- Official 1968 portrait

Member of the Canadian Parliament for Glengarry—Prescott
- In office 1962–1972
- Preceded by: Osie Villeneuve
- Succeeded by: Denis Éthier

Personal details
- Born: June 27, 1915 Sainte-Justine-de-Newton, Quebec
- Died: July 19, 1976 (aged 61)
- Party: Liberal
- Spouse: Marcelle Touchette
- Relations: Denis Éthier, brother

= Viateur Éthier =

Canadian politician

Viateur Éthier (June 27, 1915 - July 19, 1976) was a businessman and political figure in Ontario, Canada. He represented Glengarry—Prescott in the House of Commons of Canada as a Liberal member from 1962 to 1972. He was born in Sainte-Justine-de-Newton, Quebec, in 1915, the son of Albert Éthier, and studied there and at Dalkeith, Ontario. He married Marcelle Touchette in 1948. Éthier owned a bakery in Dalkeith.
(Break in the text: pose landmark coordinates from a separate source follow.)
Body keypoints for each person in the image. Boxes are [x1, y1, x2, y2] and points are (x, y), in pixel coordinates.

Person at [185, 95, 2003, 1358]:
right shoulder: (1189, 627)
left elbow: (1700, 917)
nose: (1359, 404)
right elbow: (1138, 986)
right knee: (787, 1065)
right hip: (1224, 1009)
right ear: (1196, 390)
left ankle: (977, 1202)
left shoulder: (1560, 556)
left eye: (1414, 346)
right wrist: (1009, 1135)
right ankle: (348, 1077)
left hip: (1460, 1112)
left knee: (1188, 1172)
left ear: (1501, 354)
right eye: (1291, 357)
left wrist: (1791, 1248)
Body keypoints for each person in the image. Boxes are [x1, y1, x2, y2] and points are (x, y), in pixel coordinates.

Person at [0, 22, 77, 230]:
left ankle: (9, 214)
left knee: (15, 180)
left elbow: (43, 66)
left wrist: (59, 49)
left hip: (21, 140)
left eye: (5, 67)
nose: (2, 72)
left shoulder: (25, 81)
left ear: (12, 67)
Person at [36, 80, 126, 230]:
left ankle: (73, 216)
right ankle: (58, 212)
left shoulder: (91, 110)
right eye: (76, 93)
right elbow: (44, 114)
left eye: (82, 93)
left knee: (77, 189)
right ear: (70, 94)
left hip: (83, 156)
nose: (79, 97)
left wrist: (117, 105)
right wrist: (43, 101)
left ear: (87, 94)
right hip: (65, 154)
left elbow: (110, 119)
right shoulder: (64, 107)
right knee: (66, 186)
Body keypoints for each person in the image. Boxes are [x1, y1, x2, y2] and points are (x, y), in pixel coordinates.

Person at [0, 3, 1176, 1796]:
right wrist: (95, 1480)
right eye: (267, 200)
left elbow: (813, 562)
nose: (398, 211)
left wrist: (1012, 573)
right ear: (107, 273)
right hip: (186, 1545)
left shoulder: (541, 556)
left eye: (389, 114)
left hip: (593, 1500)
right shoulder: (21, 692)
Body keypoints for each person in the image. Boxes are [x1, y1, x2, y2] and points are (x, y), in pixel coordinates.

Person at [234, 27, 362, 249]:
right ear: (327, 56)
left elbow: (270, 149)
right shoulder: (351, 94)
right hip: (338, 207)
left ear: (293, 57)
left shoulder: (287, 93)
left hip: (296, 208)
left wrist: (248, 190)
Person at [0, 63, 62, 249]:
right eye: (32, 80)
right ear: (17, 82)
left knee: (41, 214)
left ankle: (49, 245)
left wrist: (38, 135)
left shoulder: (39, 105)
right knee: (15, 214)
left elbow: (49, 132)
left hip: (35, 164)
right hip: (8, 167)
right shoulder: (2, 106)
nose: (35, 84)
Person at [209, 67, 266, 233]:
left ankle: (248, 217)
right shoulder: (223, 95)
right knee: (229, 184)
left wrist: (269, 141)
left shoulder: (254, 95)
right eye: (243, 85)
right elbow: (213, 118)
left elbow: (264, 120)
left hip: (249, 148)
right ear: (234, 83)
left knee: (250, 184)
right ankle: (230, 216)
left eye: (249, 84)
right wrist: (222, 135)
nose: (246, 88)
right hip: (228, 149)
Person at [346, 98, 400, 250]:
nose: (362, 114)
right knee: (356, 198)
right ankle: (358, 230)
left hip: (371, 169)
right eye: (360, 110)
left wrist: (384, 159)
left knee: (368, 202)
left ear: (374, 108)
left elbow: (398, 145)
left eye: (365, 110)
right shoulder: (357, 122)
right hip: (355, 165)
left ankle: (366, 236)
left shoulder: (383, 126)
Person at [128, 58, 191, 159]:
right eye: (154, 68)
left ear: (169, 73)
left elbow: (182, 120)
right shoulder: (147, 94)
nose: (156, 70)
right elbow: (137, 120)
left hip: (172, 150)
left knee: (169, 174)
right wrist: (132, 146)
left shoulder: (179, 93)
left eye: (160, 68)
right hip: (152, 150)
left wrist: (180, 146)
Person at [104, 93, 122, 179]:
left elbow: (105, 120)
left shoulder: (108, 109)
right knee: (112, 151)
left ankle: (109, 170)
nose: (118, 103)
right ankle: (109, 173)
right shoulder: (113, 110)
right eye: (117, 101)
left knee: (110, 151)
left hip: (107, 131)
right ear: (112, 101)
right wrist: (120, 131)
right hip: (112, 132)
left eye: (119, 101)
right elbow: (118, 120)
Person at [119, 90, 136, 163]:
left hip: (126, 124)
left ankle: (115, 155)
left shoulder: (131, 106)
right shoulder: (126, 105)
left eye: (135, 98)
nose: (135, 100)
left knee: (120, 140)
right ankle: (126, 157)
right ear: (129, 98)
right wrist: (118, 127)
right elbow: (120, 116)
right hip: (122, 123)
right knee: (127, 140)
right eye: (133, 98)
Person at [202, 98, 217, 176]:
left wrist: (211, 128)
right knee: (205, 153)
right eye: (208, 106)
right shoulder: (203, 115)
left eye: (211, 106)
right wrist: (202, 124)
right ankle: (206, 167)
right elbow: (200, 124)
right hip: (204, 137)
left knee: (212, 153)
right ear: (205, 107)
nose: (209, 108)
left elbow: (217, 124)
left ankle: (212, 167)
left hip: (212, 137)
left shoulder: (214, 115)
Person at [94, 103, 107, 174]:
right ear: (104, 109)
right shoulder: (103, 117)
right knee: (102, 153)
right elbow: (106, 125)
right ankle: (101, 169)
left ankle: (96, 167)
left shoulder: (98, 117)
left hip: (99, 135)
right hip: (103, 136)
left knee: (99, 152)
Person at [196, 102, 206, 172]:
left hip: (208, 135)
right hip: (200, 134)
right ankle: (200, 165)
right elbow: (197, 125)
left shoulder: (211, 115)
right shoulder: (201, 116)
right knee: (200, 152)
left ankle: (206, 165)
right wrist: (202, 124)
Éthier retired from politics in 1972. His brother Denis was elected to the House of Commons for the same seat in 1972 and represented the riding until 1984.

==Altercation with a CBC cameraman==
On July 9, 1969, Éthier hit a CBC cameraman in the jaw, after he had questioned the bilingual nature of Canada. As Éthier was leaving the House of Commons, he asked a question in French to cameraman Jim Primerous. Primerous responded that he didn't speak French. Éthier was annoyed by this response, and proceeded to lecture the cameraman about the importance of being bilingual when working for a crown corporation. At this, Primerous replied "but is it a bilingual country?" Éthier thought this response was insolent, especially two days after the adoption of the Official Languages Act, and he was not able to hold back his fist.